Ambos conheciam os pais e respectivas famílias, mas as famílias, até então, não tinham qualquer relacionamento. Tarde da noite, reunidos todos (pai, mãe e os cinco filhos) em volta da mesa da cozinha e enquanto esperávamos a liberação do corpo para iniciar o velório, a voz suave e firme do Sr. Orlando rompeu o triste silêncio que amargávamos, com as seguintes palavras: “Graças a Deus que não foi o contrário!”. Ninguém entendeu de imediato. Ele quisera dizer: “Ainda bem que não foi o filho deles que morreu aqui em casa!” Precisamos nos esforçar bastante para penetrar na alma e na grandeza da sensibilidade de nosso pai. Por um lado, ele já estava se colocando no lugar daquela outra família: o melhor amigo do Minguinho e seus pais. Ele já estava pensando na angústia, na tristeza e no medo que eles deviam estar experimentando e no terrível sofrimento opressor do sentimento de culpa. Por outro, o Sr. Orlando estava nos preparando e nos convidando a uma atitude de serenidade, amor e misericórdia, preocupado que não nos deixássemos dominar por pensamentos errôneos, julgamentos precipitados e sentimentos ruins. As duas famílias se conheceram plenamente durante o velório. De lá para cá, surgiu uma amizade verdadeira entre seus membros, a qual continua a crescer e se aprofundar ainda hoje.

Ainda hoje

Em cima à esquerda minhas irmãs Rosana e Heloísa

Em cima à direita meu irmão Minguinho – No centro nossos pais

No centro à direita Márcia nossa irmã adotiva

Em baixo à esquerda meu irmão caçula Ricardo

Em baixo à direita meu irmão Claudio e eu

 

Assim, em fatos concretos da vida, nem sempre tão sofridos como este, nossos pais, Orlando e Maria, com um testemunho vivo e verdadeiro, forjaram a fé, o caráter e a personalidade de seus filhos.

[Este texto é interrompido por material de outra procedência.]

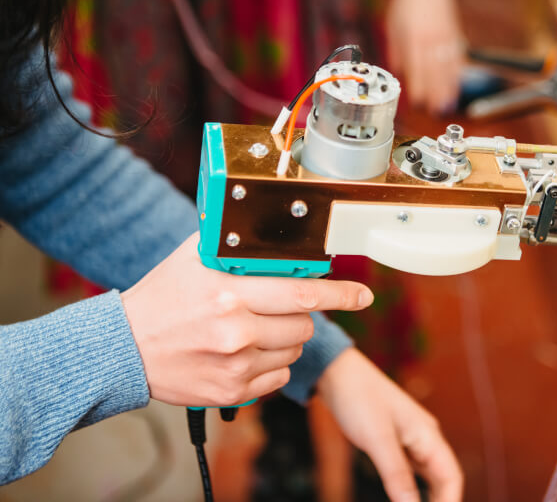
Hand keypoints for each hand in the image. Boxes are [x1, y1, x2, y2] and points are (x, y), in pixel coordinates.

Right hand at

Dentre as manifestações de solidariedade dos irmãos e irmãs que recebi estes dias, uma amiga muito especial enviou-me estas palavras de Santo Agostinho que caem muito bem na boca de meu querido pai:

 

“A morte não é nada. Eu somente passei para o outro lado do Caminho.

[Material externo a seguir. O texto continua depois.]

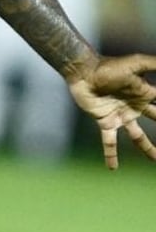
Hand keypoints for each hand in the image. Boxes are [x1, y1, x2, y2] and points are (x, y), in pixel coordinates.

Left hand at [65, 52, 155, 168]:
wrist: (83, 71)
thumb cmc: (109, 66)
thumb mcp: (136, 63)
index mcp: (145, 94)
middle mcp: (135, 107)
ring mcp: (121, 115)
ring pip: (138, 137)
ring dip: (147, 148)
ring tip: (155, 160)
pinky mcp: (105, 122)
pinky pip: (109, 142)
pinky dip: (111, 154)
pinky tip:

Eu sou eu, vocês são vocês.

O que eu era para vocês, eu continuarei sendo.

Dêem-me o nome que vocês sempre me deram, falem comigo como vocês sempre fizeram.

Vocês continuam vivendo no mundo das criaturas, eu estou vivendo no mundo do Criador.

Não utilizem um tom solene ou triste, continuem a rir daquilo que nos fazia rir juntos.

Rezem, sorriam, pensem em mim. Rezem por mim. Que meu nome seja pronunciado como sempre foi, sem ênfase de nenhum tipo. Sem nenhum traço de sombra ou tristeza.

A vida significa tudo o que ela sempre significou, o fio não foi cortado. Por quê eu estaria fora de seus pensamentos, agora que estou apenas fora de suas vistas?

Eu não estou longe, apenas estou do outro lado do Caminho…

Você que aí ficou, siga em frente, a vida continua linda e bela como sempre foi.”

 

Aproveito a oportunidade para manifestar minha eterna gratidão por todos os irmãos e irmãs, parentes e amigos que se solidarizaram comigo e minha família neste solene momento de dor e alegria, de morte e ressurreição.

 

Botucatu, 12 de dezembro de 2014

 

Dom Maurício Grotto de Camargo

Arcebispo de Botucatu

1 Comentário para “Até logo, pai! Nos vemos no céu.”

  1. Ana Paula Malavazi disse:

    Dom Maurício,

    Meu abraço fraterno!
    Pelo pouco que o conheço pessoalmente, sou de Macatuba, deu para sentir tudo o que o senhor expressou nestas palavras para seu pai e sobre seu pai!
    Percebe-se sua postura quanto à família que lhe foi dada por Deus!